The Proposed Amendment to the Strategic Foreign Investment Law of Mongolia: Not the cure-all as advertised

There has been much speculation during the past several weeks about a potential liberalization of the Law of Mongolia on the Regulation of Foreign Investment in Business Entities Operating in Sectors of Strategic Importance (the "Strategic Foreign Investment Law" or the "SFI Law") that was enacted on 17 May 2012. On 8 April 2013, a proposal to amend the SFI Law appeared on Parliament's official website (the "Draft Amendment"). The Draft Amendment is reportedly scheduled for discussion this week by Parliament. This follows on from reports that the Cabinet approved a draft version of the Regulations on Receiving and Determining Applications by Business Entities Operating in Strategically Important Sectors (the "Draft Implementing Regulations") in early March. The Draft Implementing Regulations have yet to be published in the official state gazette but have been circulated unofficially among Government departments and businesses in Mongolia.

The SFI Law has had a material impact on investor confidence in Mongolia. We provided our analysis of the law, along with our English translation, in client alerts dated May and June 2012. In those client alerts, we highlighted certain areas in the law that might be clarified through the legislative process or by way of the promulgation of implementing regulations. Our optimism at the time was underscored by the title of the first of these client alerts where we queried whether the SFI Law was only a temporary inconvenience. Nearly one year later, the ongoing lack of clarity of the terms of the substantive law and the absence of straightforward application procedures and approval criteria mean that foreign investors and their advisors are still left with insufficient guidance. The Draft Amendment and the Draft Implementing Regulations do not provide the much-needed answers. As a consequence, the inconvenience is not temporary, and the risks of non-compliance still largely undefined.

The SFI Law provides for a mandatory approval process for certain acquisitions of Mongolian companies by foreign investors. The law applies to acquisitions conducted on an on-shore or off-shore level for business entities operating in sectors of strategic importance ("BESIs"). The SFI Law define BESIs broadly as Mongolian companies engaged in businesses in the minerals, banking and finance or telecoms/media sectors. Parliament or the Cabinet is the relevant approval authority depending upon the terms of the acquisition.

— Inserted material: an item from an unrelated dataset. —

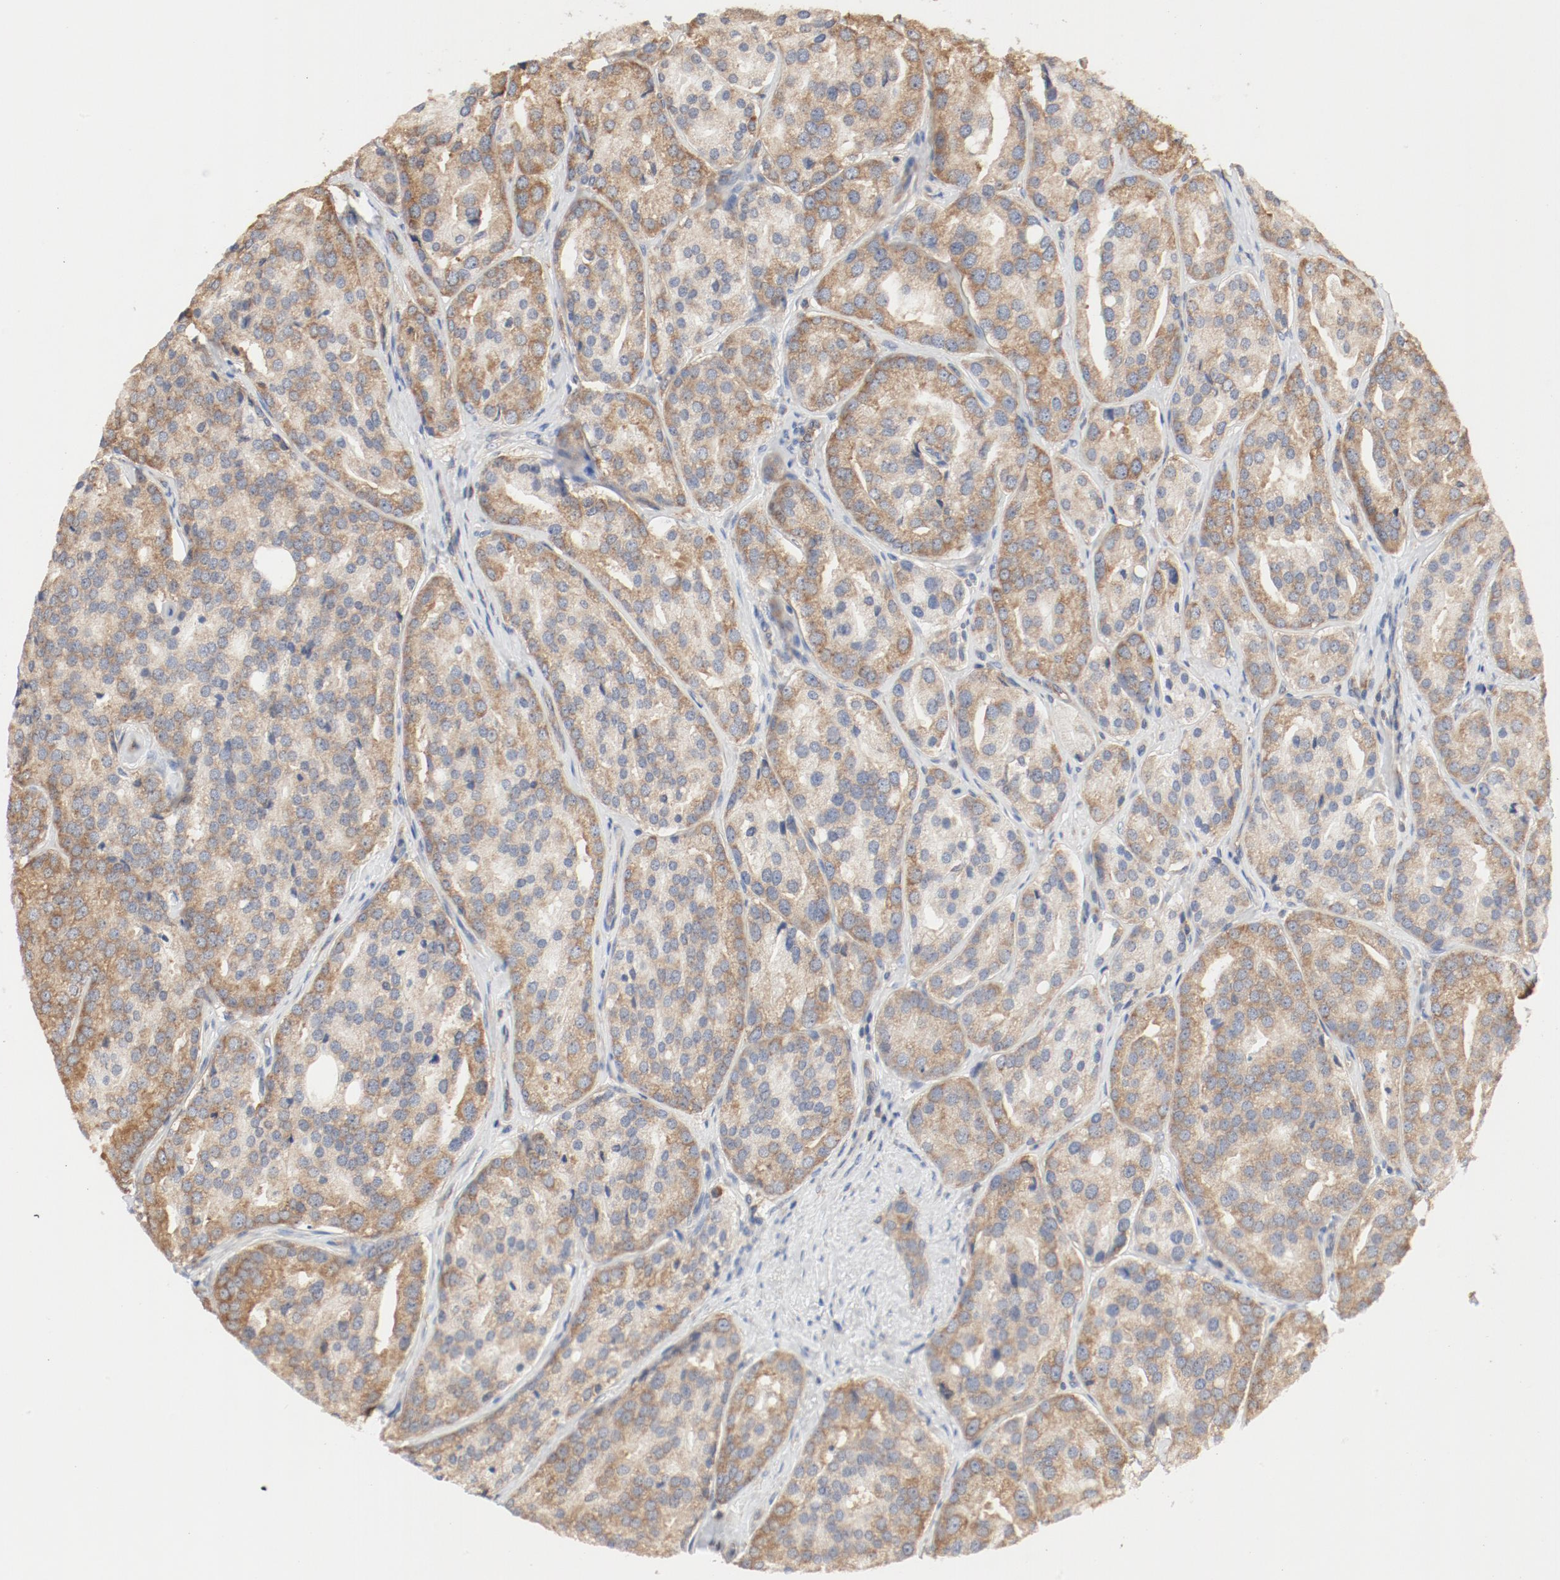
{"staining": {"intensity": "moderate", "quantity": ">75%", "location": "cytoplasmic/membranous"}, "tissue": "prostate cancer", "cell_type": "Tumor cells", "image_type": "cancer", "snomed": [{"axis": "morphology", "description": "Adenocarcinoma, High grade"}, {"axis": "topography", "description": "Prostate"}], "caption": "IHC histopathology image of high-grade adenocarcinoma (prostate) stained for a protein (brown), which exhibits medium levels of moderate cytoplasmic/membranous staining in approximately >75% of tumor cells.", "gene": "RPS6", "patient": {"sex": "male", "age": 64}}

Further, the SFI Law applies to all acquisitions by any non-Mongolian state-owned enterprise in any business sector regardless of the percentage of equity acquired (or the percentage of state ownership in the foreign acquirer).

Under Article 4.7 of the current SFI Law, Parliament must approve an acquisition when a foreign investor acquires more than 49% of the equity of a BESI and the investment exceeds 100 billion Mongolian tugrugs ("MNT") (approximately US$ 72 million at the exchange rate of today's date). All other acquisitions are subject to the approval of the Cabinet.

Article 8.1 of the SFI Law also imposes a notification requirement in the event a foreign company acquires between five percent and one-third of a BESI or otherwise triggers the provisions of Article 6.1.7 of the SFI Law with respect to a BESI (please refer to our analysis in our May 2012 alert.) Such notification must be made to the state administrative agency for foreign investment within thirty days of the acquisition.

The consequences of non-compliance are potentially severe. Among other measures, the authorities may revoke any licenses issued to the Mongolian company that is the ultimate target of the acquisition.

The SFI Law stipulates that applications for approval are to be submitted to the state administrative agency for foreign investment. This function has been assumed by the Foreign Investment Registration and Regulation Department ("FIRRD") under the Ministry of Economic Development ("MED"), which has taken a robustly conservative approach in dealing with applications and inquiries related to the SFI Law. We are unaware of any approvals issued through FIRRD for an investment project that falls within the scope of the SFI Law. Further, it appears that in the absence of implementing regulations, FIRRD has refused to accept any applications that even tangentially relate to the three economic sectors specified in Article 5.1 of the SFI Law.